With just a few words, the poem's opening sketches a scene that seems serene and almost domestic: men fuss with meal preparations (“pottering over small fires”) or “walk as on Piccadilly” (one of London’s streets, famous for its shops and theatres).  Only the solitary, foreboding word “Night” gives a hint of the horrors that hide just outside the fire’s light. Casually, without warning, the poem pivots at its midway point: “Making paths in the dark.”  In the sightless night, men stumble over dead animals and human corpses, their boots walking over the remains of dead men.  Writing home from Flanders just days before he was shot, Hulme recorded, “One of our snipers walking about in the daylight discovered that one of these paths that we walk over led right over the chest of a dead peasant (Belgian).”

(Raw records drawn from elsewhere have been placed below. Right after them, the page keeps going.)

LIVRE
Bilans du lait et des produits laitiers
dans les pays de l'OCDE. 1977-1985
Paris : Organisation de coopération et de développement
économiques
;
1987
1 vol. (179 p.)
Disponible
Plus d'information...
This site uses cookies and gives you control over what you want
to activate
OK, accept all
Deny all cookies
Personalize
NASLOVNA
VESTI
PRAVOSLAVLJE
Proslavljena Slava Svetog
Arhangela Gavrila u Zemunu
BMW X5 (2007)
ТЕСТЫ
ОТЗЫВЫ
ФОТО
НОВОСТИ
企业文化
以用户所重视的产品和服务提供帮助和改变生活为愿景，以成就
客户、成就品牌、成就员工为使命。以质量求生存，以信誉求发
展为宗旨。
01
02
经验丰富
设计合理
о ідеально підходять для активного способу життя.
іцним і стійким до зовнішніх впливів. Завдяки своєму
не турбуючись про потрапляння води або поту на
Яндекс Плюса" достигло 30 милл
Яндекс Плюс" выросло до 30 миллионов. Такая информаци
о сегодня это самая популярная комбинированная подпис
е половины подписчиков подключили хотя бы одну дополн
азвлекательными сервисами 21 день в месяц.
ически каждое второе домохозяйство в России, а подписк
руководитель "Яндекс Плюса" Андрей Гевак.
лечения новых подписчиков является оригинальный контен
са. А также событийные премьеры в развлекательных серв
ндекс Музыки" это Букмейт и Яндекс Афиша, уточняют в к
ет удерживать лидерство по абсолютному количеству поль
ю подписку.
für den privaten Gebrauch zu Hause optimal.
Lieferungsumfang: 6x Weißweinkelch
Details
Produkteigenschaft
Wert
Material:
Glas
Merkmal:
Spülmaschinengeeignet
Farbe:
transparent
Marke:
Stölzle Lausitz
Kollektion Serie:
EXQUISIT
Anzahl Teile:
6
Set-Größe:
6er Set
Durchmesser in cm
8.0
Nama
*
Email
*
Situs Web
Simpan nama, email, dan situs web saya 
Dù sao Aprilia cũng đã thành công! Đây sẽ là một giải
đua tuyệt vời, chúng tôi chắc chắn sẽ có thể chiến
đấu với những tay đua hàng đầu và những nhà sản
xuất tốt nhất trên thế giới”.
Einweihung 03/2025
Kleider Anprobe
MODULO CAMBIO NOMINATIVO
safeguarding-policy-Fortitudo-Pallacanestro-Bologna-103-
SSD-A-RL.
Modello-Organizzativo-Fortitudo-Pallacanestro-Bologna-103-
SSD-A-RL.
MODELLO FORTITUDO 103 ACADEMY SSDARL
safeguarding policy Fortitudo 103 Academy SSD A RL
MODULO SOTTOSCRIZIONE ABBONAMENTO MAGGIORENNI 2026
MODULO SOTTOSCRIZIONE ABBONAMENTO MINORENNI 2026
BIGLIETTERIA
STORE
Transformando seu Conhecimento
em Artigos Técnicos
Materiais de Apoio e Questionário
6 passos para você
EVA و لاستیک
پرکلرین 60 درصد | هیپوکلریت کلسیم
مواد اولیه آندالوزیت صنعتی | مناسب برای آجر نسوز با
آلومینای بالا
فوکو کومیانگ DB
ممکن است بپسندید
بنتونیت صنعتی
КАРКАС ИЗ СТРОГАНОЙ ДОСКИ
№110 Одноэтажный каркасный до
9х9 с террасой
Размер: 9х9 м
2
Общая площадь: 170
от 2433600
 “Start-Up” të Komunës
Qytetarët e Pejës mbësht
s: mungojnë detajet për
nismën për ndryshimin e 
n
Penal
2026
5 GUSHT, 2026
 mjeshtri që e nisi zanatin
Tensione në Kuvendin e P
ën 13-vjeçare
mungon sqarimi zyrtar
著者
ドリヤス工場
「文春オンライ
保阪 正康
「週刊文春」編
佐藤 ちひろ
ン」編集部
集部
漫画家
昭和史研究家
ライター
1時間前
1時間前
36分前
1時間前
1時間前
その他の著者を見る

Flatly and without emotion, the hopeless situation is catalogued:  the Germans are using their artillery to shell the British troops mercilessly, while the British cannon are silent, “hidden, lying back miles.”  The men have been ordered to the Front; the guns remain ineffectively in the rear.  The men who survive the shelling in the trenches will be ordered over the top into the “chaos” that lies beyond the line.  They are helpless to control what is happening to them and powerless to resist the illogical way the war is being fought. 

In the last chilling image of the poem, the soldiers’ minds are likened to corridors -- narrow, tunnel-like hallways that stretch the lengths of hospitals and asylums.  Trapped as if in a maze, the men’s thoughts have nowhere to escape, but can only “keep on,” funneled forward into the madness ahead. 

T.E. Hulme
Hulme recovered from his wound and was sent back to Flanders in March of 1917.  Biographer Robert Ferguson writes that on September 28th, “Hulme suffered a direct hit from a large shell which literally blew him to pieces. Apparently absorbed in some thought of his own he had failed to hear it coming and remained standing while those around threw themselves flat on the ground. What was left of him was buried in the Military Cemetery at Koksijde, West-Vlaanderen, in Belgium.”